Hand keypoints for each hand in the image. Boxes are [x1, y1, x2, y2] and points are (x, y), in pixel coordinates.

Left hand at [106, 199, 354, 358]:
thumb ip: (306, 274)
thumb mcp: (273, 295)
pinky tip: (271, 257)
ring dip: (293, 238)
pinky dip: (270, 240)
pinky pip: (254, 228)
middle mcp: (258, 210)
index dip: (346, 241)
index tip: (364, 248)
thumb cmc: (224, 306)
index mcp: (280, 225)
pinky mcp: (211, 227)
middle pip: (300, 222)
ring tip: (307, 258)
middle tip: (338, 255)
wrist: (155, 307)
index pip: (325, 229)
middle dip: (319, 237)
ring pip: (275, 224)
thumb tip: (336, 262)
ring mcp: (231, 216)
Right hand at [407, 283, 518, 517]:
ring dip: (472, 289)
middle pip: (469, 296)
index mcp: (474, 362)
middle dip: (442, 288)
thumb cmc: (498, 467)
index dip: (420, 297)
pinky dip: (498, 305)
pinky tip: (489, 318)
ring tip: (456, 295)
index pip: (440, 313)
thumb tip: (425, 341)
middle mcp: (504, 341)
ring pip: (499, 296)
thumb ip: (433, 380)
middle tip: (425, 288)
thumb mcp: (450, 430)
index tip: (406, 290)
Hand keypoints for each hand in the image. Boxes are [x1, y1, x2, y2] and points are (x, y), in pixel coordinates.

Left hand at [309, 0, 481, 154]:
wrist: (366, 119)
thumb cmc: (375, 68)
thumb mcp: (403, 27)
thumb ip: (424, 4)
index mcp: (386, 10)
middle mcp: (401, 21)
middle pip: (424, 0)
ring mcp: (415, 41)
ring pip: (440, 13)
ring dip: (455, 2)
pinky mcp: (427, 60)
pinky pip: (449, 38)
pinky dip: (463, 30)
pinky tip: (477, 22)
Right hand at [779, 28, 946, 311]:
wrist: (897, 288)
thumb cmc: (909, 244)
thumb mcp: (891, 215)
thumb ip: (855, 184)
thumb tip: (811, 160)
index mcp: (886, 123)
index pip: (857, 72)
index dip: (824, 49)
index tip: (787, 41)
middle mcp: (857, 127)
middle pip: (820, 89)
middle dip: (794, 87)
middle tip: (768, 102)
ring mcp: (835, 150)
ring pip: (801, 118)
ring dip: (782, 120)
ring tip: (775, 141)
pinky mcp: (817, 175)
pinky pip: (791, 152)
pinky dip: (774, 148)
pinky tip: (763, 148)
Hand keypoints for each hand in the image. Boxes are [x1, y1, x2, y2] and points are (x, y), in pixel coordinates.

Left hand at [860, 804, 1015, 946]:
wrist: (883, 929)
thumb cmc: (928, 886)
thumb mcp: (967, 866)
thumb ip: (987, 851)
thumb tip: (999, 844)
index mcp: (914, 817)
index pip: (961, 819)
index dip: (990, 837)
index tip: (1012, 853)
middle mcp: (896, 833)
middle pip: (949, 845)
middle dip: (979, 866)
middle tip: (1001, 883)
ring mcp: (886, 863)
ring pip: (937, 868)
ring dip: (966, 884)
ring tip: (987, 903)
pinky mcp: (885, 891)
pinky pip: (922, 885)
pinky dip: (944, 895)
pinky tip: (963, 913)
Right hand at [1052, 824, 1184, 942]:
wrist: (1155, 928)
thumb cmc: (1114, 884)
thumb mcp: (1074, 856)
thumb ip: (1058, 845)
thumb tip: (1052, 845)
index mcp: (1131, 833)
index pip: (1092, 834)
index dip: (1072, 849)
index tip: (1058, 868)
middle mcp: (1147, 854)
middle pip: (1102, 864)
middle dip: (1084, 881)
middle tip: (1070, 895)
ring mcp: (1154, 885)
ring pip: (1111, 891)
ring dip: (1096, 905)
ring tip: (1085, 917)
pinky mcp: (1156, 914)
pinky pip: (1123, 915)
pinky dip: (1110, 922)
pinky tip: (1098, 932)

### What is needed
Write out exactly the lines above between the line with "thumb ip: (306, 274)" and the line with "index pip: (857, 72)", inclusive, and nothing beyond them.

### Task output
thumb ip: (306, 274)
thumb mcp: (273, 295)
pinky tip: (271, 257)
ring dip: (293, 238)
pinky dip: (270, 240)
pinky pip: (254, 228)
middle mcp: (258, 210)
index dip: (346, 241)
index tip: (364, 248)
thumb cmc: (224, 306)
index mcp: (280, 225)
pinky mcp: (211, 227)
middle pip: (300, 222)
ring tip: (307, 258)
middle tip: (338, 255)
wrist: (155, 307)
index pip: (325, 229)
middle dip: (319, 237)
ring pip: (275, 224)
thumb tip: (336, 262)
ring mcp: (231, 216)
Right hand at [407, 283, 518, 517]:
ring dip: (472, 289)
middle pip: (469, 296)
index mcp: (474, 362)
middle dip: (442, 288)
thumb cmc: (498, 467)
index dip: (420, 297)
pinky dip: (498, 305)
pinky tip: (489, 318)
ring tip: (456, 295)
index pip: (440, 313)
thumb tip: (425, 341)
middle mcp: (504, 341)
ring pip: (499, 296)
thumb ip: (433, 380)
middle tip: (425, 288)
thumb mcp: (450, 430)
index tip: (406, 290)
Hand keypoints for each hand in the image. Boxes are [x1, y1, x2, y2] and points are (x, y), in pixel coordinates.

Left hand at [309, 0, 481, 154]:
wrist: (366, 119)
thumb cmc: (375, 68)
thumb mcp: (403, 27)
thumb ip: (424, 4)
index mcp: (386, 10)
middle mcp: (401, 21)
middle pip: (424, 0)
ring mcp: (415, 41)
ring pip: (440, 13)
ring dip: (455, 2)
pinky mcp: (427, 60)
pinky pip: (449, 38)
pinky dip: (463, 30)
pinky tip: (477, 22)
Right hand at [779, 28, 946, 311]:
wrist: (897, 288)
thumb cmc: (909, 244)
thumb mcp: (891, 215)
thumb ip: (855, 184)
thumb tip: (811, 160)
index mcp: (886, 123)
index pip: (857, 72)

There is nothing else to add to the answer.